Eye on Health: Voice Transplant
CHATTANOOGA (WRCB)-- A woman in California is speaking up after 11 years of silence.
She lost her voice after a breathing tube permanently damaged her airway, but in October she became the second person in the world to undergo a voice box transplant.
For more than a decade, Brenda Jensen has lived without a voice, using an electronic device to help her speak.
"Kids always look at me in amazement, they think I'm a robot," says Jensen.
Brenda met the full international surgical team who performed the rare operation last October, which has given the 52-year old mother and grandmother back her voice.
"It sounds pretty good, I'm impressed," says Jensen.
Brenda stopped speaking 11 years ago after a breathing tube used during surgery damaged her larynx.
She also uses a tracheotomy for breathing.
"It's been a long road, it's been a lot of work, but it's getting better every day," says Jensen.
During the eighteen hour operation, doctors replaced her larynx, thyroid gland and trachea using organs from an accident victim.
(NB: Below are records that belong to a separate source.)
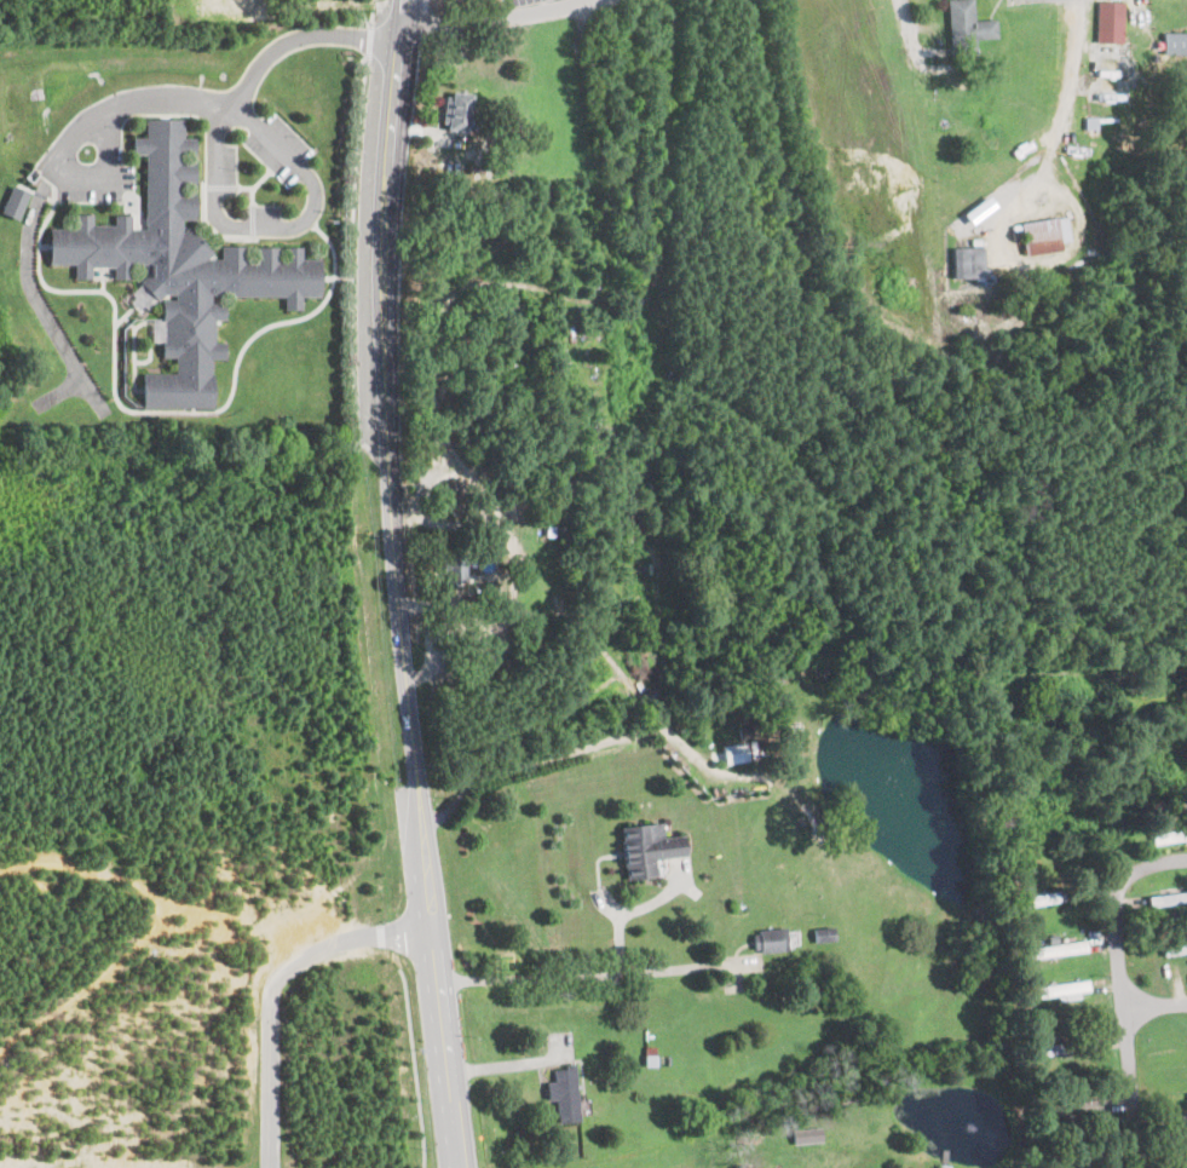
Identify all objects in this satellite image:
building: (212, 5)
road: (489, 17)
building: (1107, 22)
building: (965, 28)
road: (367, 40)
building: (1174, 42)
road: (1070, 70)
road: (164, 100)
building: (456, 110)
road: (1038, 183)
building: (14, 201)
road: (281, 226)
building: (1041, 235)
road: (350, 250)
building: (964, 261)
building: (179, 268)
road: (335, 277)
road: (149, 409)
building: (456, 570)
building: (482, 581)
road: (395, 584)
building: (735, 752)
road: (566, 756)
building: (1169, 835)
building: (646, 847)
building: (1050, 895)
building: (1166, 898)
building: (823, 933)
building: (770, 939)
building: (1177, 945)
building: (1056, 947)
road: (675, 967)
road: (552, 974)
road: (272, 988)
building: (1060, 988)
road: (1129, 991)
road: (1160, 1005)
building: (1065, 1046)
road: (415, 1069)
building: (564, 1093)
building: (804, 1134)

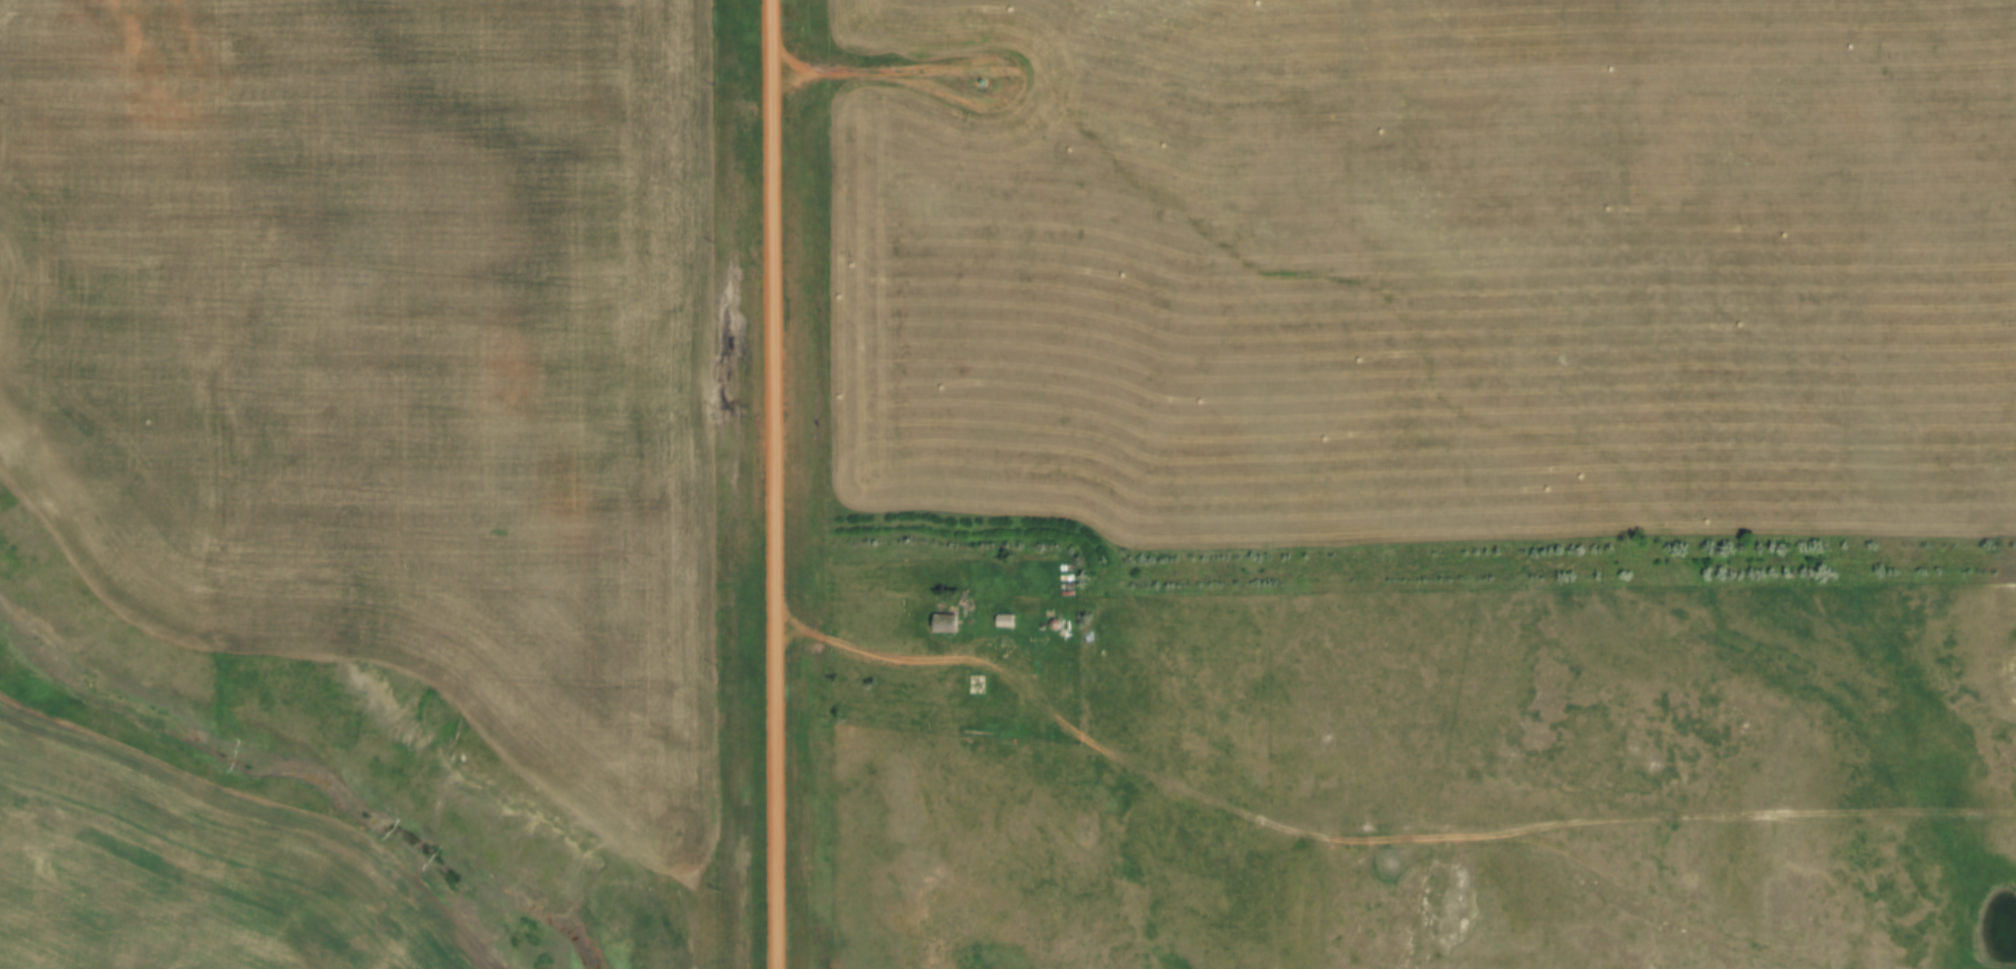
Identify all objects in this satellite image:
road: (788, 55)
road: (856, 72)
road: (775, 484)
building: (1010, 621)
building: (950, 622)
road: (897, 661)
road: (1642, 822)
road: (1409, 840)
"As only the second documented transplant in the world, she will serve as a living laboratory," says Dr. Gregory Farwell, UC Davis Transplant Surgeon.
Doctors say Brenda was a good candidate because she was already taking anti-rejection medication from a previous kidney and pancreas transplant.
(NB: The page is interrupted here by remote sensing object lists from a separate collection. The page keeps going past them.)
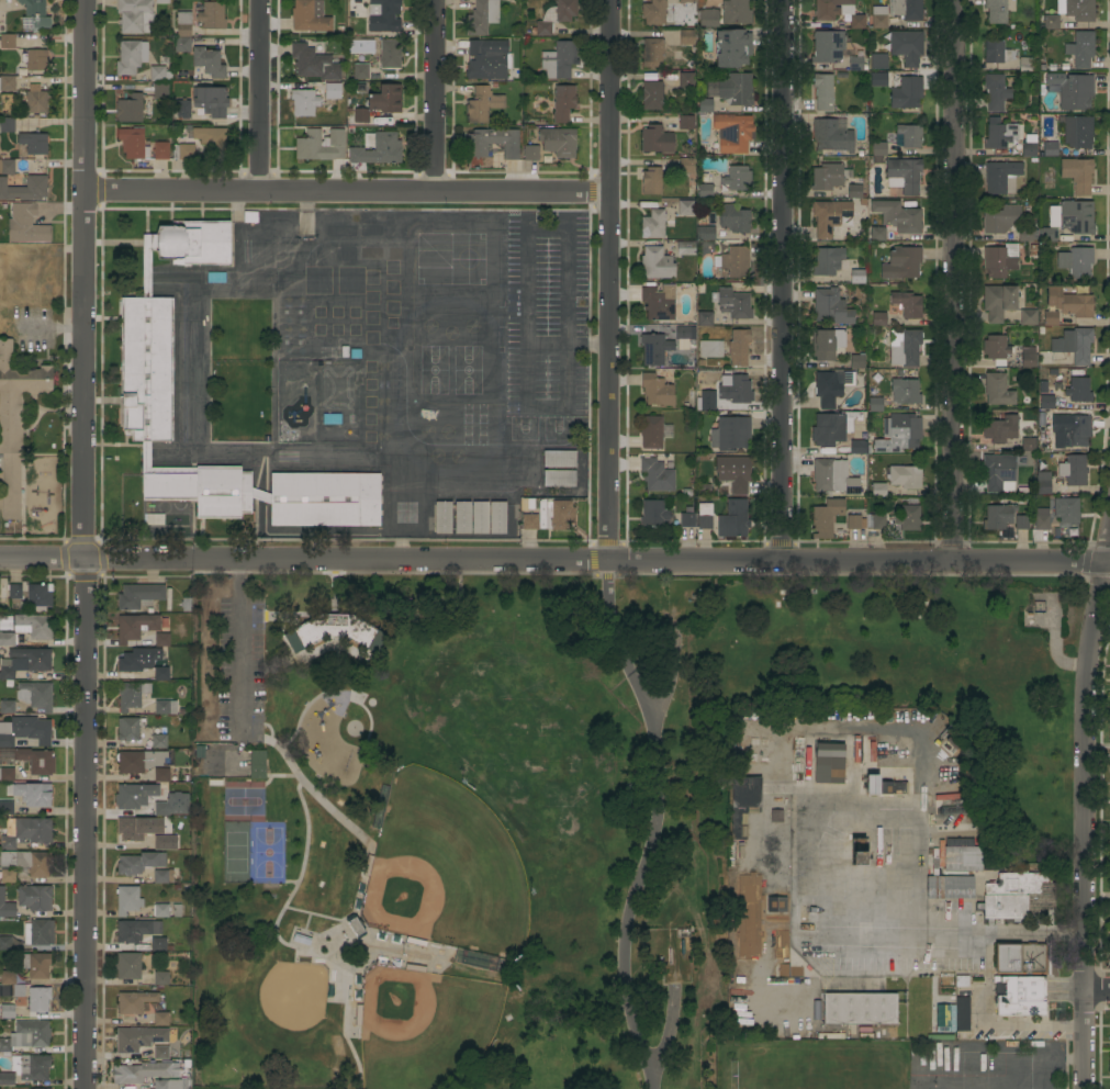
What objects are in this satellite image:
building: (161, 1)
building: (686, 1)
building: (828, 9)
building: (906, 9)
building: (1079, 10)
building: (995, 11)
building: (736, 12)
building: (656, 13)
building: (34, 15)
building: (212, 15)
building: (135, 16)
building: (309, 16)
building: (383, 16)
building: (482, 17)
building: (555, 17)
building: (708, 18)
building: (857, 21)
building: (879, 22)
building: (1051, 22)
building: (2, 29)
building: (182, 33)
building: (685, 38)
building: (7, 41)
building: (827, 47)
building: (907, 47)
building: (732, 48)
building: (1081, 49)
building: (995, 52)
building: (652, 53)
building: (389, 54)
building: (130, 57)
building: (35, 60)
building: (487, 60)
building: (558, 60)
building: (878, 61)
building: (207, 62)
building: (314, 63)
building: (855, 63)
building: (1027, 64)
building: (161, 70)
building: (360, 71)
building: (686, 80)
building: (878, 80)
building: (7, 83)
building: (333, 87)
building: (736, 89)
building: (160, 90)
building: (823, 91)
building: (995, 92)
building: (906, 93)
building: (1074, 93)
building: (652, 95)
road: (255, 96)
road: (429, 97)
building: (385, 100)
building: (210, 101)
building: (36, 102)
building: (303, 103)
building: (563, 103)
building: (482, 105)
building: (705, 105)
building: (129, 109)
building: (182, 109)
building: (360, 115)
building: (686, 122)
building: (7, 125)
building: (1078, 132)
building: (732, 133)
building: (831, 136)
building: (909, 136)
building: (1000, 136)
building: (656, 139)
building: (211, 142)
building: (492, 142)
building: (558, 142)
building: (133, 143)
building: (31, 145)
building: (320, 145)
building: (377, 149)
building: (1028, 149)
building: (1050, 149)
building: (160, 150)
building: (185, 151)
building: (878, 151)
building: (531, 153)
building: (685, 165)
building: (7, 167)
building: (1077, 174)
building: (904, 175)
building: (827, 177)
building: (1001, 177)
building: (737, 178)
building: (651, 181)
building: (24, 189)
building: (705, 191)
road: (344, 193)
building: (856, 193)
building: (685, 208)
building: (829, 216)
building: (897, 216)
building: (1076, 217)
building: (733, 218)
building: (1001, 219)
building: (26, 224)
building: (654, 224)
building: (705, 233)
building: (877, 233)
building: (1048, 234)
building: (1027, 235)
building: (685, 248)
building: (1000, 260)
building: (827, 261)
building: (734, 262)
building: (1076, 262)
building: (902, 263)
building: (656, 264)
building: (857, 276)
building: (215, 277)
road: (778, 278)
road: (606, 279)
road: (949, 280)
road: (569, 292)
building: (998, 301)
building: (659, 302)
building: (733, 303)
building: (907, 303)
building: (1069, 303)
building: (831, 307)
building: (1028, 317)
building: (704, 318)
building: (1050, 318)
building: (878, 319)
building: (682, 335)
road: (547, 344)
road: (588, 344)
building: (827, 344)
building: (146, 345)
building: (1073, 345)
building: (738, 347)
building: (995, 347)
building: (906, 348)
building: (654, 349)
building: (710, 349)
building: (857, 361)
building: (1028, 361)
building: (830, 386)
building: (656, 390)
building: (735, 390)
building: (998, 390)
building: (1078, 390)
building: (907, 392)
building: (1046, 402)
building: (705, 403)
building: (875, 404)
building: (331, 419)
building: (15, 421)
building: (831, 427)
building: (1000, 428)
building: (1076, 429)
building: (651, 432)
building: (730, 433)
building: (898, 433)
building: (1027, 444)
building: (858, 447)
road: (204, 450)
building: (559, 458)
building: (1073, 470)
building: (733, 473)
building: (998, 473)
building: (656, 475)
building: (905, 476)
building: (559, 478)
building: (833, 478)
building: (1043, 483)
building: (878, 490)
building: (654, 513)
building: (554, 514)
building: (1059, 515)
building: (443, 517)
building: (462, 517)
building: (480, 517)
building: (998, 517)
building: (497, 518)
building: (826, 518)
building: (908, 518)
building: (154, 519)
building: (686, 519)
building: (725, 519)
building: (528, 521)
building: (875, 521)
building: (854, 522)
building: (1021, 522)
road: (83, 544)
road: (555, 558)
building: (14, 591)
building: (38, 594)
building: (139, 596)
building: (33, 626)
building: (135, 627)
building: (333, 632)
building: (7, 639)
building: (160, 639)
road: (238, 647)
building: (31, 659)
building: (142, 665)
building: (7, 669)
parking lot: (240, 673)
building: (35, 695)
building: (131, 695)
building: (7, 706)
building: (165, 707)
road: (670, 715)
road: (263, 724)
building: (127, 729)
building: (25, 731)
building: (158, 741)
building: (743, 754)
building: (35, 760)
building: (139, 761)
building: (829, 763)
building: (256, 764)
building: (7, 774)
building: (161, 775)
road: (281, 776)
building: (871, 786)
building: (884, 788)
building: (32, 794)
building: (745, 794)
building: (134, 796)
park: (552, 800)
building: (5, 808)
building: (161, 809)
road: (1080, 810)
building: (776, 816)
road: (660, 821)
building: (738, 826)
building: (138, 828)
building: (28, 832)
road: (367, 841)
building: (164, 843)
building: (858, 851)
park: (235, 854)
park: (267, 855)
building: (956, 858)
building: (27, 862)
building: (139, 863)
building: (772, 863)
park: (446, 871)
building: (7, 876)
building: (163, 876)
road: (294, 882)
building: (948, 887)
building: (1017, 896)
building: (34, 897)
building: (128, 900)
building: (776, 904)
building: (5, 907)
building: (160, 910)
road: (283, 910)
building: (1109, 911)
building: (748, 916)
building: (354, 924)
building: (136, 930)
building: (39, 932)
road: (360, 936)
road: (956, 938)
building: (301, 939)
building: (5, 942)
building: (158, 944)
building: (1019, 958)
building: (39, 965)
building: (128, 966)
building: (782, 970)
building: (160, 978)
building: (962, 981)
building: (11, 982)
building: (746, 985)
road: (1096, 991)
building: (1021, 996)
building: (38, 998)
building: (134, 1002)
building: (859, 1009)
building: (7, 1011)
building: (962, 1014)
building: (160, 1018)
building: (785, 1034)
building: (27, 1035)
park: (428, 1035)
building: (138, 1038)
road: (666, 1045)
building: (161, 1052)
building: (1109, 1063)
building: (30, 1066)
building: (143, 1072)
building: (7, 1079)
building: (171, 1084)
In this surgery, it was the first time the wind pipe and thyroid were transplanted simultaneously, allowing Brenda's natural voice to be fully restored.
"It's just been totally life changing in so many ways. And like I said, I've got friends I call back east, they didn't even believe it was me. They kept saying no it's not Brenda, look at your caller ID, it's me," says Jensen.
Before surgery her twelve-year old granddaughter had never heard her speak.
"Now I think it's more normal and it's more like an actual person instead of a robot," says Sandra Sims, granddaughter.
And Brenda says the best part about ditching her electronic voice box, is not worrying about its battery life.
"You always have to worry about when you're in the middle of a conversation your battery goes dead, and then you don't have a voice again," says Jensen.
The next step for Brenda is to have the tube in her throat removed.
The world's first successful larynx transplant was performed in 1998 at the Cleveland Clinic.